> **ACTION ITEM**
Tell me, please, how many lines in the records below include the word "dans". Give no more than the number.

#### SUPPLIED DATA ####

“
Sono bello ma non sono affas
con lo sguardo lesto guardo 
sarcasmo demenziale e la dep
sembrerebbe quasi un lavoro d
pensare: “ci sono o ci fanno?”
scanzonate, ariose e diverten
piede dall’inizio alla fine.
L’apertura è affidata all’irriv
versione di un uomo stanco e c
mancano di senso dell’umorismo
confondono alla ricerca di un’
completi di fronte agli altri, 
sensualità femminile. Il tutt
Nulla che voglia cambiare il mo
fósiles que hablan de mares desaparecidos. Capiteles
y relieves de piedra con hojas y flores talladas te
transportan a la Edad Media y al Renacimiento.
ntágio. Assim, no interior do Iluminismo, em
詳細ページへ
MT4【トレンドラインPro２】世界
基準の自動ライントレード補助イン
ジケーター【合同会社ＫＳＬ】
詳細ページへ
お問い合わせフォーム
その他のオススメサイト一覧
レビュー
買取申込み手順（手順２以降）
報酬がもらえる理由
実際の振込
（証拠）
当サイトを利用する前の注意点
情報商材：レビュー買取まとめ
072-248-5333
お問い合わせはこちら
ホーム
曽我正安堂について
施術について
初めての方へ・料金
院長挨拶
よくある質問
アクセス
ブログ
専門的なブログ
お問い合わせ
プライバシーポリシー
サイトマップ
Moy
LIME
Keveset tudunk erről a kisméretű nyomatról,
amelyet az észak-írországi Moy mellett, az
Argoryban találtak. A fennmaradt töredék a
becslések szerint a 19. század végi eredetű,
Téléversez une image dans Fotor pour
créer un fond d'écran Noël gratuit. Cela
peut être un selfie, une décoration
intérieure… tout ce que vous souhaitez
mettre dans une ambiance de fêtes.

####

> **ANSWER TO THIS PROBLEM**
2